_PROBLEM DETAILS:_ Everything from the line that contains "X32507Y-16578D01*" through the last line of the listing must be copied exactly, with both of those lines included and no others.

━━━━━━━━━━━━━━━━━━━━━━━━━━━━━━

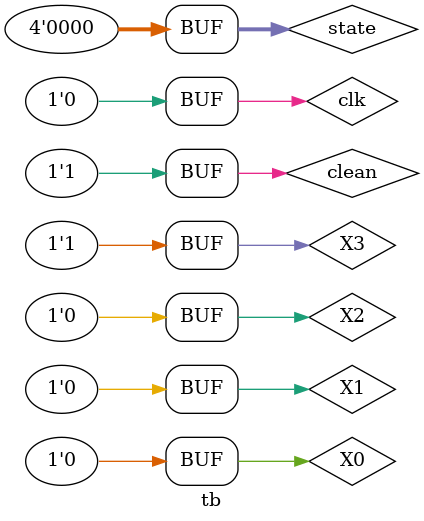
<source format=v>
/*******************************************************************************
 *
 * simulation source: [tb.v]
 *
 ******************************************************************************/

//`define SIM_CYCLE 'h400000000

//
// small value for testing
//
`define SIM_CYCLE 5000
//`timescale 100s/1s
module tb;
reg   clean;
reg			clk;
reg		[3:0]	state;
reg		  X0;
reg		  X1;
reg		  X2;
reg		 	X3;
wire    lock;
wire    unlock;
wire	  A1;
wire	  A2;
wire	 	A3;
wire	 	A4;

initial begin
  state=4'b0000;
  clean=0;
  X0 = 0;
  X1 = 0;
  X2 = 0;
  X3 = 0;
  #30
    X0<=0;     X1<=0;     X2<=1;     X3<=0; 
  #40
    X0<=0;     X1<=1;     X2<=0;     X3<=0;
  #40
    X0<=1;     X1<=0;     X2<=0;     X3<=0;
  #40
    X0<=0;     X1<=1;     X2<=0;     X3<=0;
  #40
    X0<=0;     X1<=0;     X2<=1;     X3<=0;
  #40
    X0<=0;     X1<=0;     X2<=0;     X3<=1;
end
always begin
  //@(posedge clk);
    # 20 clk = 1; clean=1;
    # 20 clk = ~clk;
end
block1 m(
	.X0(X0),
	.X1(X1),
	.X2(X2),
	.X3(X3),
	.clk(clk),
	.clean(clean),
	.A0(A0),
	.A1(A1),
	.A2(A2),
	.A3(A3),
	.A4(A4),
	.lock(lock),
	.unlock(unlock)
);
endmodule


</source>
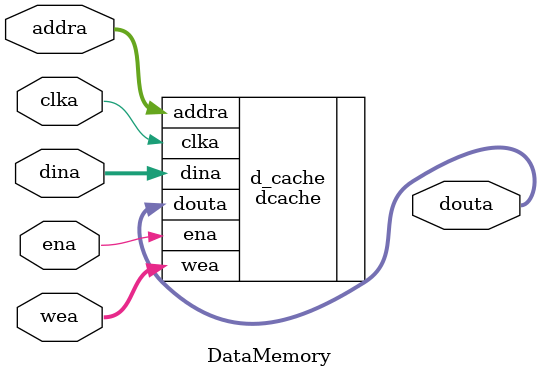
<source format=v>
`timescale 1ns / 1ps
module DataMemory(clka, ena, wea, addra, dina, douta);
	input clka;
	input ena;
	input [3 : 0] wea;
	input [31 : 0] addra;
	input [31 : 0] dina;
	output [31 : 0] douta;
	
	dcache d_cache(.clka(clka), .ena(ena), .wea(wea), .addra(addra), .dina(dina), .douta(douta));
endmodule

</source>
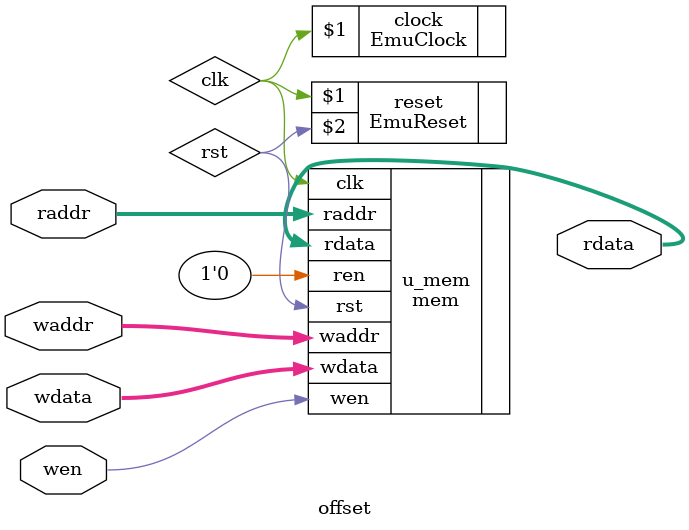
<source format=v>
`timescale 1 ns / 1 ps

module offset(
    input   [5:0]           raddr,
    output  [79:0]          rdata,
    input                   wen,
    input   [5:0]           waddr,
    input   [79:0]          wdata
);

    wire clk, rst;
    EmuClock clock(clk);
    EmuReset reset(clk, rst);

    mem #(
        .WIDTH(80),
        .DEPTH(32),
        .OFFSET(32),
        .SYNCREAD(0)
    )
    u_mem (
        .clk(clk),
        .rst(rst),
        .ren(1'b0),
        .raddr(raddr),
        .rdata(rdata),
        .wen(wen),
        .waddr(waddr),
        .wdata(wdata)
    );

endmodule

</source>
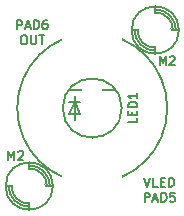
<source format=gto>
G04 (created by PCBNEW (2013-07-07 BZR 4022)-stable) date 11/9/2013 6:32:22 PM*
%MOIN*%
G04 Gerber Fmt 3.4, Leading zero omitted, Abs format*
%FSLAX34Y34*%
G01*
G70*
G90*
G04 APERTURE LIST*
%ADD10C,0.006*%
%ADD11C,0.008*%
%ADD12R,0.20285X0.12411*%
%ADD13C,0.0689921*%
%ADD14C,0.104425*%
G04 APERTURE END LIST*
G54D10*
G54D11*
X32250Y-18250D02*
G75*
G03X32250Y-18250I-2500J0D01*
G74*
G01*
X28962Y-17659D02*
X30537Y-17659D01*
X29356Y-18053D02*
X28962Y-18053D01*
X28962Y-18446D02*
X29356Y-18446D01*
X29356Y-18446D02*
X29159Y-18053D01*
X29159Y-18053D02*
X28962Y-18446D01*
X29159Y-18643D02*
X29159Y-17856D01*
X30734Y-18250D02*
G75*
G03X30734Y-18250I-984J0D01*
G74*
G01*
X31357Y-15650D02*
G75*
G03X31850Y-16142I492J0D01*
G74*
G01*
X32342Y-15650D02*
G75*
G03X31850Y-15157I-492J0D01*
G74*
G01*
X31259Y-15650D02*
G75*
G03X31850Y-16240I590J0D01*
G74*
G01*
X31161Y-15650D02*
G75*
G03X31850Y-16338I688J0D01*
G74*
G01*
X32440Y-15650D02*
G75*
G03X31850Y-15059I-590J0D01*
G74*
G01*
X32538Y-15650D02*
G75*
G03X31850Y-14961I-688J0D01*
G74*
G01*
X31850Y-15650D02*
X31850Y-16437D01*
X31850Y-15650D02*
X31062Y-15650D01*
X31850Y-14862D02*
X31850Y-15650D01*
X31850Y-15650D02*
X32637Y-15650D01*
X32637Y-15650D02*
G75*
G03X32637Y-15650I-787J0D01*
G74*
G01*
X27157Y-20850D02*
G75*
G03X27650Y-21342I492J0D01*
G74*
G01*
X28142Y-20850D02*
G75*
G03X27650Y-20357I-492J0D01*
G74*
G01*
X27059Y-20850D02*
G75*
G03X27650Y-21440I590J0D01*
G74*
G01*
X26961Y-20850D02*
G75*
G03X27650Y-21538I688J0D01*
G74*
G01*
X28240Y-20850D02*
G75*
G03X27650Y-20259I-590J0D01*
G74*
G01*
X28338Y-20850D02*
G75*
G03X27650Y-20161I-688J0D01*
G74*
G01*
X27650Y-20850D02*
X27650Y-21637D01*
X27650Y-20850D02*
X26862Y-20850D01*
X27650Y-20062D02*
X27650Y-20850D01*
X27650Y-20850D02*
X28437Y-20850D01*
X28437Y-20850D02*
G75*
G03X28437Y-20850I-787J0D01*
G74*
G01*
G54D10*
X31500Y-21371D02*
X31500Y-21071D01*
X31614Y-21071D01*
X31642Y-21085D01*
X31657Y-21100D01*
X31671Y-21128D01*
X31671Y-21171D01*
X31657Y-21200D01*
X31642Y-21214D01*
X31614Y-21228D01*
X31500Y-21228D01*
X31785Y-21285D02*
X31928Y-21285D01*
X31757Y-21371D02*
X31857Y-21071D01*
X31957Y-21371D01*
X32057Y-21371D02*
X32057Y-21071D01*
X32128Y-21071D01*
X32171Y-21085D01*
X32200Y-21114D01*
X32214Y-21142D01*
X32228Y-21200D01*
X32228Y-21242D01*
X32214Y-21300D01*
X32200Y-21328D01*
X32171Y-21357D01*
X32128Y-21371D01*
X32057Y-21371D01*
X32500Y-21071D02*
X32357Y-21071D01*
X32342Y-21214D01*
X32357Y-21200D01*
X32385Y-21185D01*
X32457Y-21185D01*
X32485Y-21200D01*
X32500Y-21214D01*
X32514Y-21242D01*
X32514Y-21314D01*
X32500Y-21342D01*
X32485Y-21357D01*
X32457Y-21371D01*
X32385Y-21371D01*
X32357Y-21357D01*
X32342Y-21342D01*
X31492Y-20571D02*
X31592Y-20871D01*
X31692Y-20571D01*
X31935Y-20871D02*
X31792Y-20871D01*
X31792Y-20571D01*
X32035Y-20714D02*
X32135Y-20714D01*
X32178Y-20871D02*
X32035Y-20871D01*
X32035Y-20571D01*
X32178Y-20571D01*
X32307Y-20871D02*
X32307Y-20571D01*
X32378Y-20571D01*
X32421Y-20585D01*
X32450Y-20614D01*
X32464Y-20642D01*
X32478Y-20700D01*
X32478Y-20742D01*
X32464Y-20800D01*
X32450Y-20828D01*
X32421Y-20857D01*
X32378Y-20871D01*
X32307Y-20871D01*
X31249Y-18585D02*
X31249Y-18728D01*
X30949Y-18728D01*
X31092Y-18485D02*
X31092Y-18385D01*
X31249Y-18342D02*
X31249Y-18485D01*
X30949Y-18485D01*
X30949Y-18342D01*
X31249Y-18214D02*
X30949Y-18214D01*
X30949Y-18142D01*
X30963Y-18100D01*
X30992Y-18071D01*
X31020Y-18057D01*
X31077Y-18042D01*
X31120Y-18042D01*
X31177Y-18057D01*
X31206Y-18071D01*
X31235Y-18100D01*
X31249Y-18142D01*
X31249Y-18214D01*
X31249Y-17757D02*
X31249Y-17928D01*
X31249Y-17842D02*
X30949Y-17842D01*
X30992Y-17871D01*
X31020Y-17900D01*
X31035Y-17928D01*
X27250Y-15621D02*
X27250Y-15321D01*
X27364Y-15321D01*
X27392Y-15335D01*
X27407Y-15350D01*
X27421Y-15378D01*
X27421Y-15421D01*
X27407Y-15450D01*
X27392Y-15464D01*
X27364Y-15478D01*
X27250Y-15478D01*
X27535Y-15535D02*
X27678Y-15535D01*
X27507Y-15621D02*
X27607Y-15321D01*
X27707Y-15621D01*
X27807Y-15621D02*
X27807Y-15321D01*
X27878Y-15321D01*
X27921Y-15335D01*
X27950Y-15364D01*
X27964Y-15392D01*
X27978Y-15450D01*
X27978Y-15492D01*
X27964Y-15550D01*
X27950Y-15578D01*
X27921Y-15607D01*
X27878Y-15621D01*
X27807Y-15621D01*
X28235Y-15321D02*
X28178Y-15321D01*
X28150Y-15335D01*
X28135Y-15350D01*
X28107Y-15392D01*
X28092Y-15450D01*
X28092Y-15564D01*
X28107Y-15592D01*
X28121Y-15607D01*
X28150Y-15621D01*
X28207Y-15621D01*
X28235Y-15607D01*
X28250Y-15592D01*
X28264Y-15564D01*
X28264Y-15492D01*
X28250Y-15464D01*
X28235Y-15450D01*
X28207Y-15435D01*
X28150Y-15435D01*
X28121Y-15450D01*
X28107Y-15464D01*
X28092Y-15492D01*
X27450Y-15821D02*
X27507Y-15821D01*
X27535Y-15835D01*
X27564Y-15864D01*
X27578Y-15921D01*
X27578Y-16021D01*
X27564Y-16078D01*
X27535Y-16107D01*
X27507Y-16121D01*
X27450Y-16121D01*
X27421Y-16107D01*
X27392Y-16078D01*
X27378Y-16021D01*
X27378Y-15921D01*
X27392Y-15864D01*
X27421Y-15835D01*
X27450Y-15821D01*
X27707Y-15821D02*
X27707Y-16064D01*
X27721Y-16092D01*
X27735Y-16107D01*
X27764Y-16121D01*
X27821Y-16121D01*
X27850Y-16107D01*
X27864Y-16092D01*
X27878Y-16064D01*
X27878Y-15821D01*
X27978Y-15821D02*
X28150Y-15821D01*
X28064Y-16121D02*
X28064Y-15821D01*
X32007Y-16821D02*
X32007Y-16521D01*
X32107Y-16735D01*
X32207Y-16521D01*
X32207Y-16821D01*
X32335Y-16550D02*
X32350Y-16535D01*
X32378Y-16521D01*
X32450Y-16521D01*
X32478Y-16535D01*
X32492Y-16550D01*
X32507Y-16578D01*
X32507Y-16607D01*
X32492Y-16650D01*
X32321Y-16821D01*
X32507Y-16821D01*
X26957Y-19971D02*
X26957Y-19671D01*
X27057Y-19885D01*
X27157Y-19671D01*
X27157Y-19971D01*
X27285Y-19700D02*
X27300Y-19685D01*
X27328Y-19671D01*
X27400Y-19671D01*
X27428Y-19685D01*
X27442Y-19700D01*
X27457Y-19728D01*
X27457Y-19757D01*
X27442Y-19800D01*
X27271Y-19971D01*
X27457Y-19971D01*
%LPC*%
G54D12*
X29750Y-20750D03*
G54D13*
X29750Y-18750D03*
X29750Y-17750D03*
G54D12*
X29750Y-15750D03*
G54D14*
X31850Y-15650D03*
X27650Y-20850D03*
M02*

</source>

━━━━━━━━━━━━━━━━━━━━━━━━━━━━━━

_ANSWER FOR THE TASK:_
X32507Y-16578D01*
X32507Y-16607D01*
X32492Y-16650D01*
X32321Y-16821D01*
X32507Y-16821D01*
X26957Y-19971D02*
X26957Y-19671D01*
X27057Y-19885D01*
X27157Y-19671D01*
X27157Y-19971D01*
X27285Y-19700D02*
X27300Y-19685D01*
X27328Y-19671D01*
X27400Y-19671D01*
X27428Y-19685D01*
X27442Y-19700D01*
X27457Y-19728D01*
X27457Y-19757D01*
X27442Y-19800D01*
X27271Y-19971D01*
X27457Y-19971D01*
%LPC*%
G54D12*
X29750Y-20750D03*
G54D13*
X29750Y-18750D03*
X29750Y-17750D03*
G54D12*
X29750Y-15750D03*
G54D14*
X31850Y-15650D03*
X27650Y-20850D03*
M02*

</source>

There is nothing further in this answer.